Aujourd'hui, il n'y a plus de panel indépendant, pas de langage conditionnel pour savoir si ou quand l'AGI est déclarée, et OpenAI n'a peut-être jamais à annoncer si elle atteint ce jalon. La licence de Microsoft sur les modèles et produits d'OpenAI qu'elle détient jusqu'en 2032 est désormais non exclusive. Tout autre concurrent peut désormais entrer dans la danse.

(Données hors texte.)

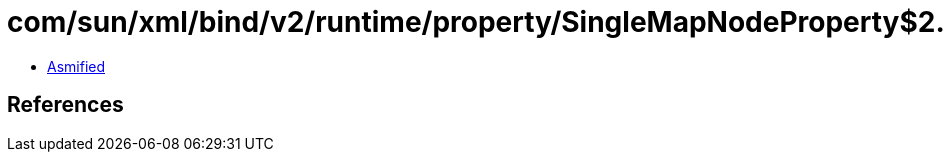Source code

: = com/sun/xml/bind/v2/runtime/property/SingleMapNodeProperty$2.class

 - link:SingleMapNodeProperty$2-asmified.java[Asmified]

== References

Microsoft détenait auparavant environ 27 % de la société OpenAI sur une base diluée convertie, incluant tous les propriétaires. Les nouveaux termes stipulent que Microsoft continue de participer directement à la croissance d'OpenAI en tant qu'actionnaire majeur, mais ne précisent pas la part de propriété de Microsoft, bien qu'il n'y ait aucune indication qu'elle ait changé.

Vers une rentabilité accrue

La pression est forte pour qu'OpenAI se rapproche de la rentabilité, et elle ainsi que ses concurrents ont brûlé beaucoup de liquidités d'investisseurs dans leur quête pour acquérir plus de capacités de calcul et atteindre l'AGI. OpenAI a déclaré qu'elle se concentrait entièrement sur l'entreprise et le codage afin de poursuivre ces plus gros moteurs de revenus potentiels, et elle a méthodiquement éliminé les soi-disant « quêtes secondaires » comme Sora et les fonctionnalités érotiques prévues pour ChatGPT. Elle a également restructuré son département scientifique. Le nouvel accord avec Microsoft est une étape supplémentaire dans cette direction.